| Check your understanding |
1) Answer these questions about the piece on the Monty Python reunion tickets, marking each answer with the same letter:
(a) How long did it take for tickets to the first reunion show to sell out?
(b) On which day of the week was that news reported?
(c) How old does the piece say the comedy routines are?
2) Continue the piece on the Monty Python reunion tickets from its final sentence, in the same voice.

##### Excerpted text #####

Wednesday, 27 November 2013

Montymania

That the world has gone mad we need not doubt; each day's 'news' brings further proof of it. However, even I - hardened as I am to all this - was mildly stunned by Monday's news that tickets for the first Monty Python reunion show had sold out in 43.5 seconds. Yes, 43.5 seconds. Clearly there are millions of people out there who have been waiting for this moment - the chance to see five smug old men totter and mug their way through 40-year-old comedy routines that the audience already know by heart (and that don't even adapt well to the stage).

##### Information shown #####

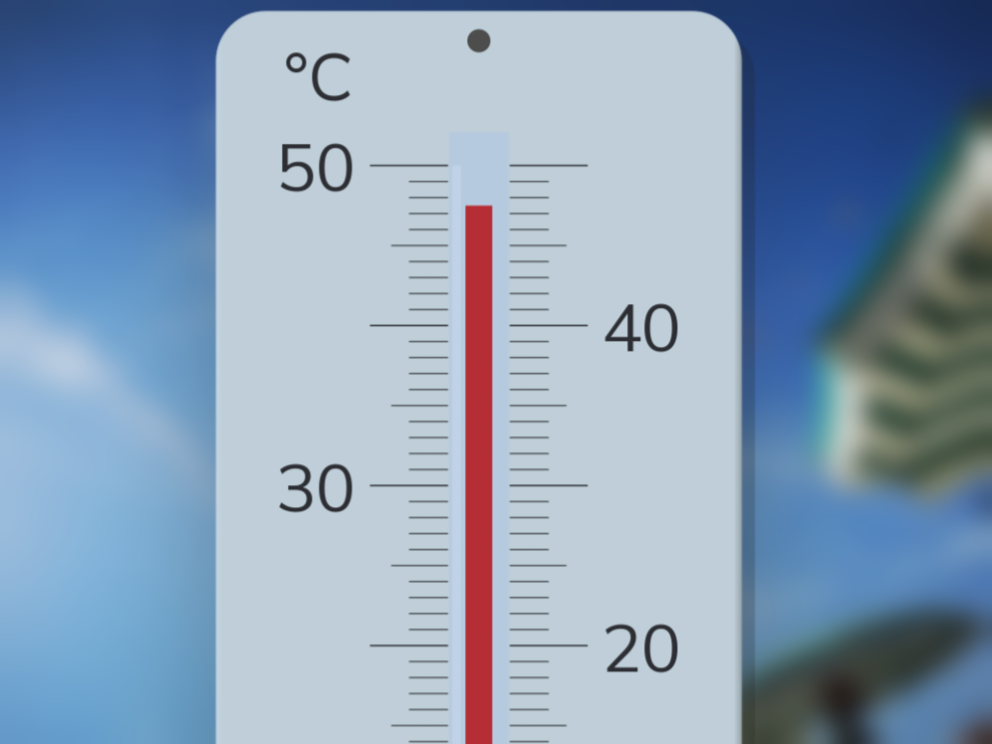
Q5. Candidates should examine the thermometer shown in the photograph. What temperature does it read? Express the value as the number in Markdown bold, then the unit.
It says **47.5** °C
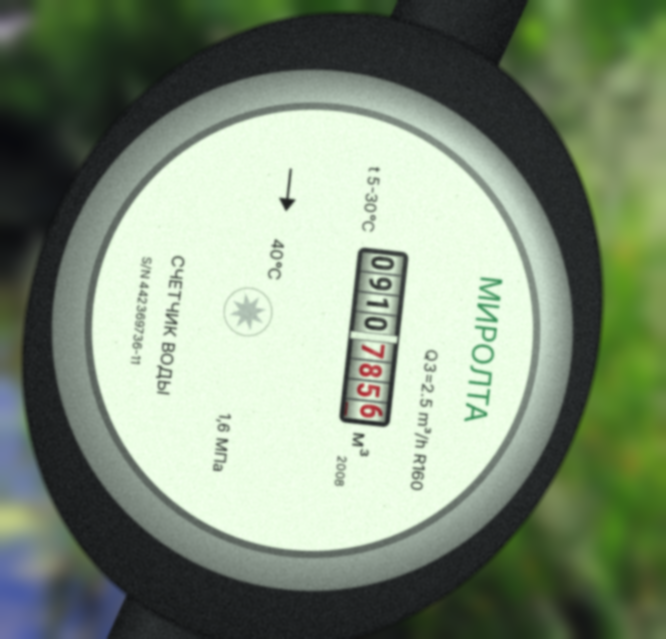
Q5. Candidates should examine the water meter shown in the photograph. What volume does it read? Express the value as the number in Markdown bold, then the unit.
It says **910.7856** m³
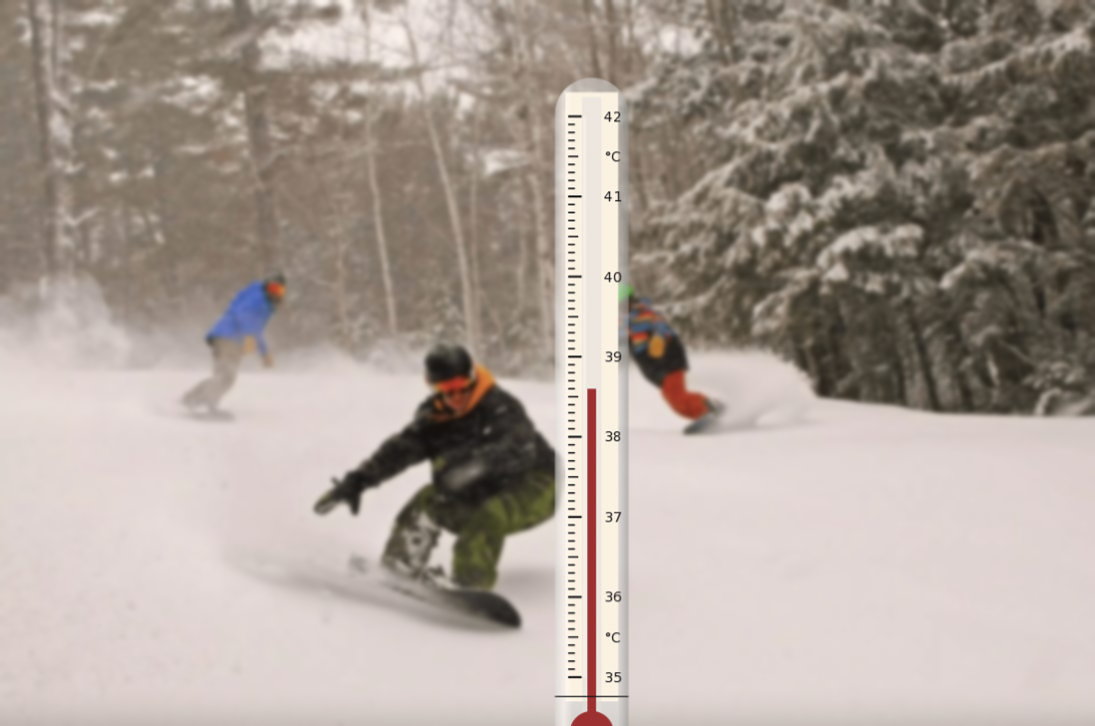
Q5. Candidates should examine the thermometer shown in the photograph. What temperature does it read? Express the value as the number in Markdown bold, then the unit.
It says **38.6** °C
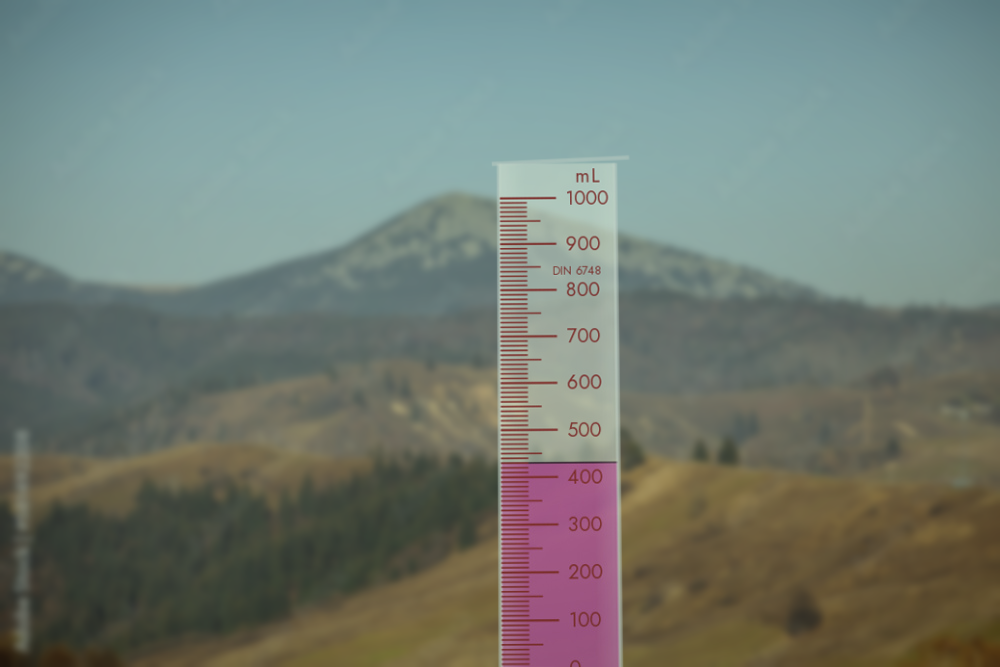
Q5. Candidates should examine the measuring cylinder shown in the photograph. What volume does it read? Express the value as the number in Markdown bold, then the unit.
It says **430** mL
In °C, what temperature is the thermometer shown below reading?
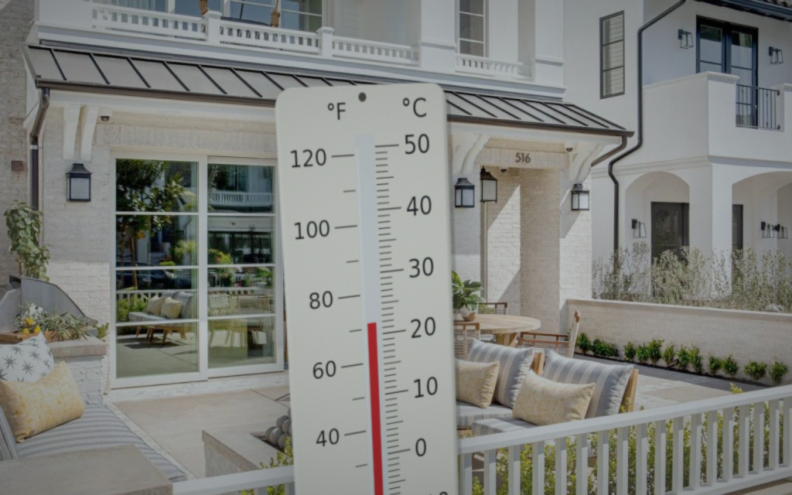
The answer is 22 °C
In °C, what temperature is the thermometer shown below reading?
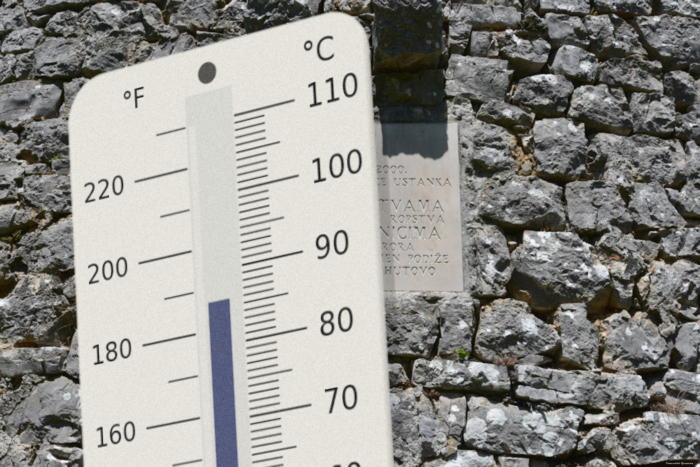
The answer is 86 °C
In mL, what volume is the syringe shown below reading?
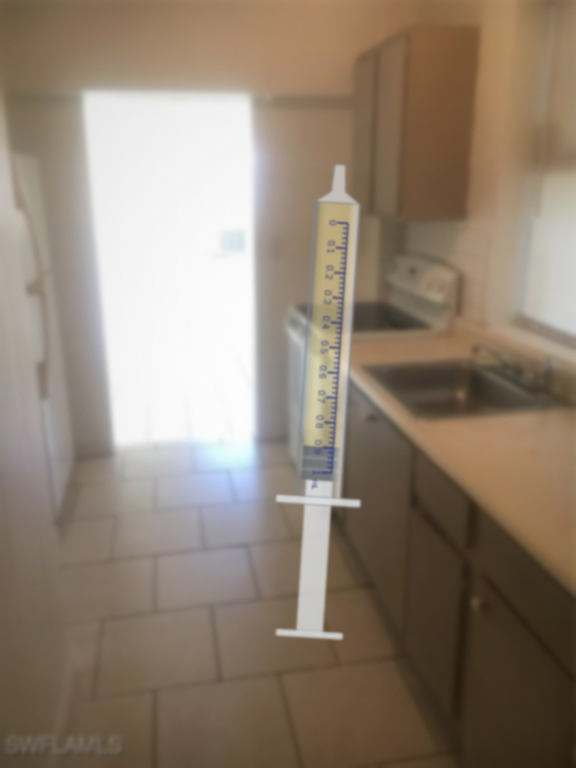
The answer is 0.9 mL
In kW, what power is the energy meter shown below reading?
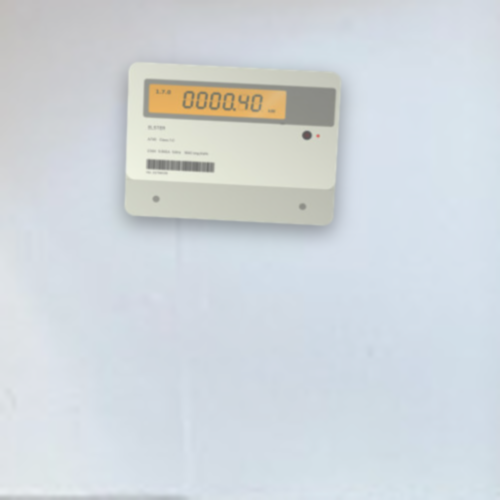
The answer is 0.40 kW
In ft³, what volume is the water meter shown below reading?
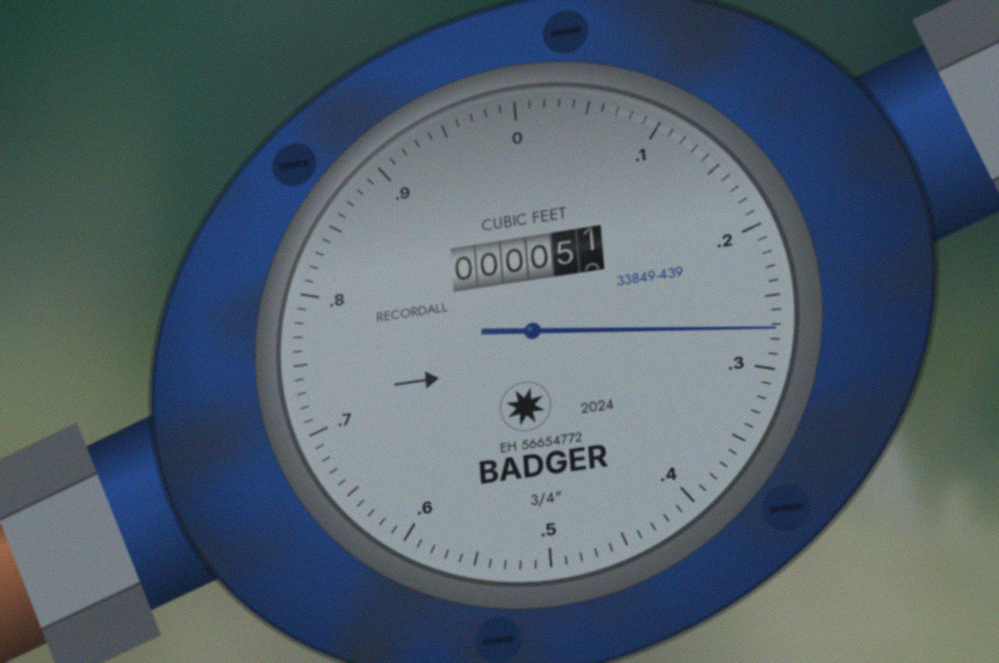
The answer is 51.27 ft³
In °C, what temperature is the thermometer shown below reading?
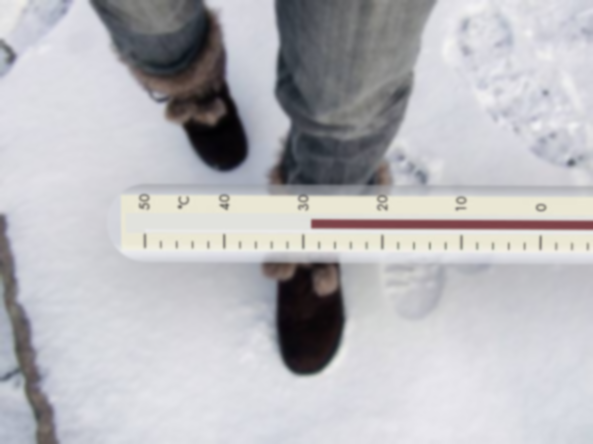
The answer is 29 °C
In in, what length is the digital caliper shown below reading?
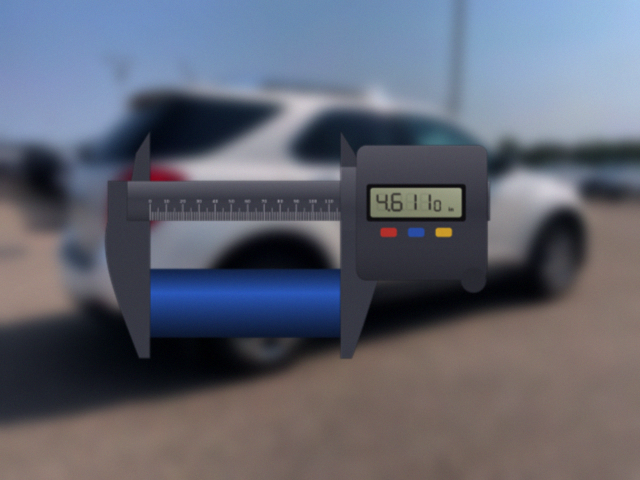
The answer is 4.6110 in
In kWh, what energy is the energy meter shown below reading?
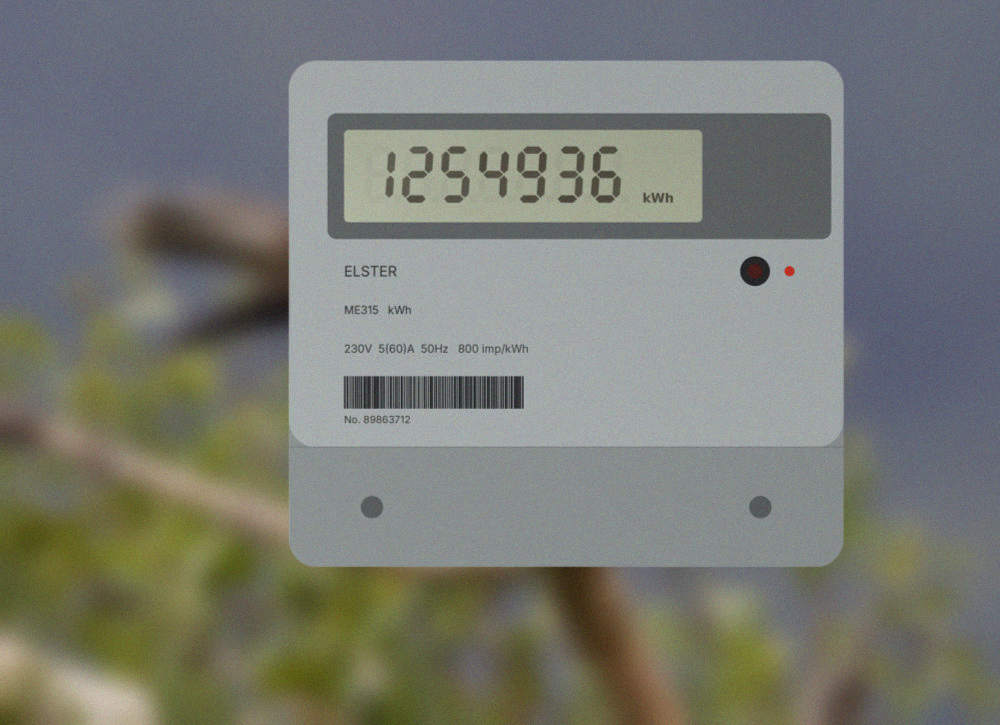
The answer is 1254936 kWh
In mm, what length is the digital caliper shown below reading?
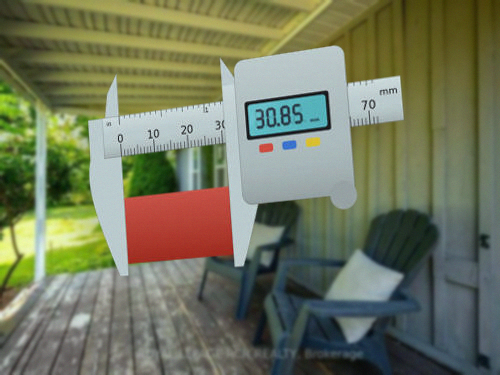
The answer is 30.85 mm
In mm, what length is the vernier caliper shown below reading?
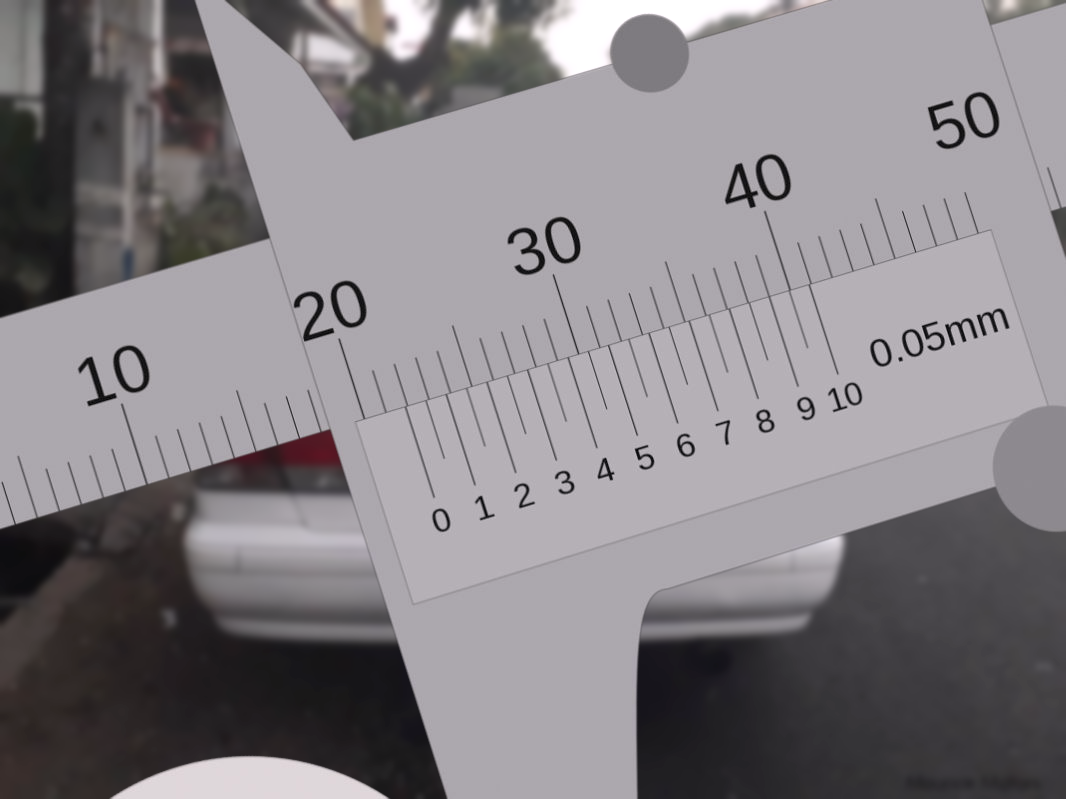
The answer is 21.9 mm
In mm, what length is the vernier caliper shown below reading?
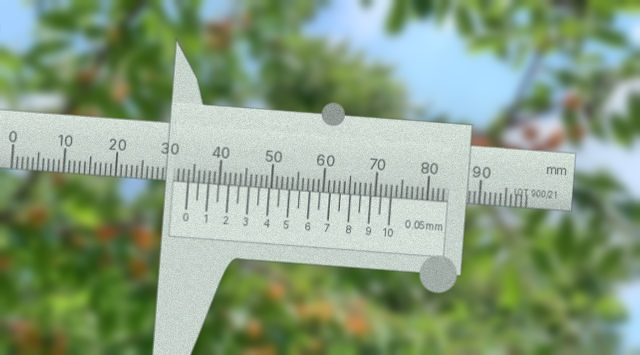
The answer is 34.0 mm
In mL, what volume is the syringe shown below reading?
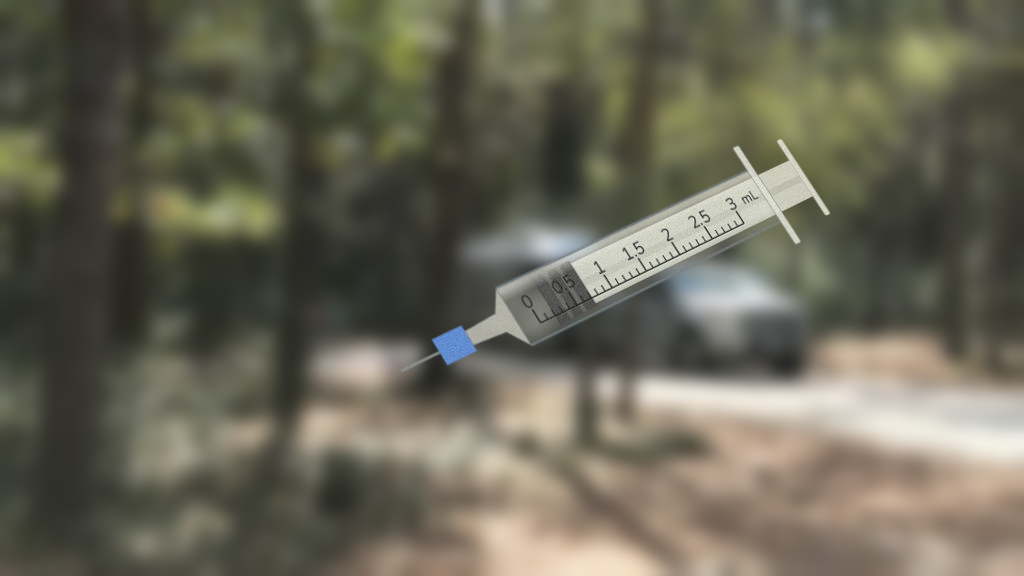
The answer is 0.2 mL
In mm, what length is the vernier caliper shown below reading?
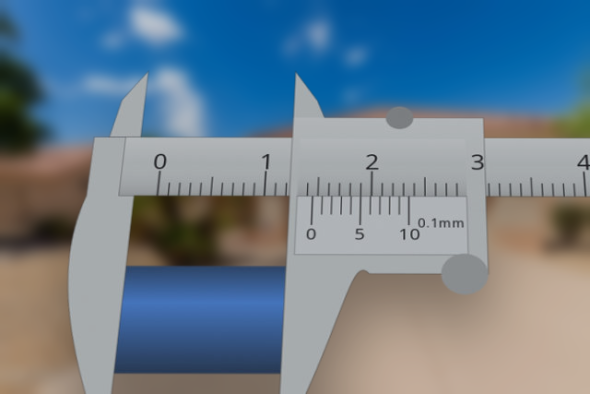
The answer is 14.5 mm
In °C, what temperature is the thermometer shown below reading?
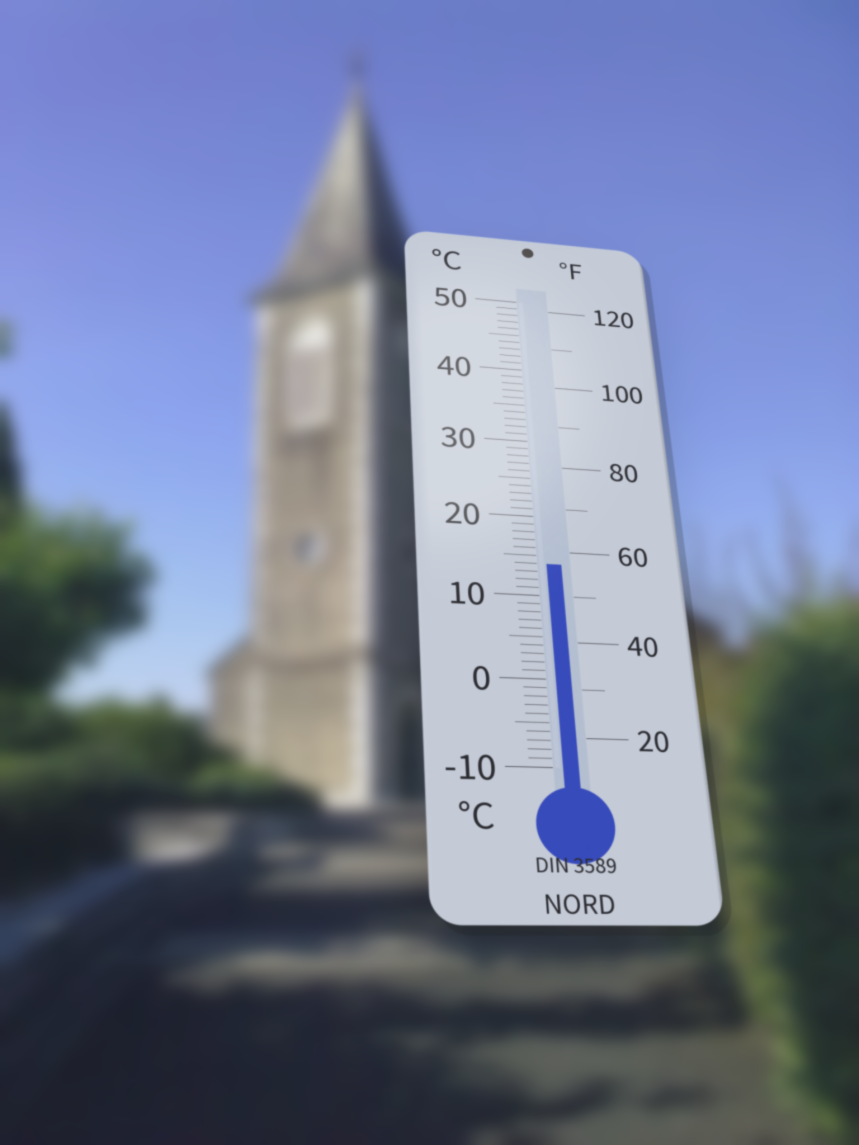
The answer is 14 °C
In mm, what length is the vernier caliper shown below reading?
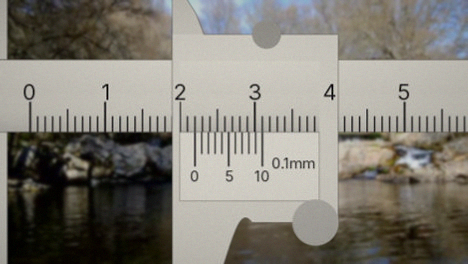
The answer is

#####

| Answers for the exercise |
1)
(a) 43.5 seconds
(b) Monday
(c) 40 years old

2)
  Let us recapitulate. Monty Python's Flying Circus was a TV comedy show that ran from 1969 to 1974 (by which time it was some way past its best). At the time it had us all in thrall - yes, myself included - because of its genuine and extraordinary formal innovations: television comedy had never
looked like this before, with sketches flowing into and out of each other (and through the 'fourth wall'), interspersed with surreally styled animations. It felt fresh and new - it was. But the trouble with originality is that it so soon becomes commonplace convention, especially in a fast-moving medium like TV. Nothing dates faster than le dernier cri, and Monty Python dated very fast. By the time the first repeats came around, I was already beginning to wonder quite what I'd seen in it - and now to watch it again makes for painful viewing. Yes, there were funny sketches, but the shows were very patchy indeed, the comedy was often laboured, and the prevailing tone - of cleverclogs undergraduate comedy, with nasty undertones of social snobbery and misogyny - seems pretty repellent now.
  It's notable that when John Cleese later moved on to make the traditionally structured sitcom Fawlty Towers - panned at the time as hopelessly old-fashioned - he and Connie Booth created a classic. Coming across episodes of that again, for the nth time, I always find it impossible not to laugh; it is perhaps the most expertly precision-crafted comedy that's ever made made for British television. By contrast, to watch Python again is to pay an embarrassing revisit to one's impressionable youth - unless of course you are one of the millions who, it seems, are firmly convinced that it remains what is seemed all those years ago: comedy genius.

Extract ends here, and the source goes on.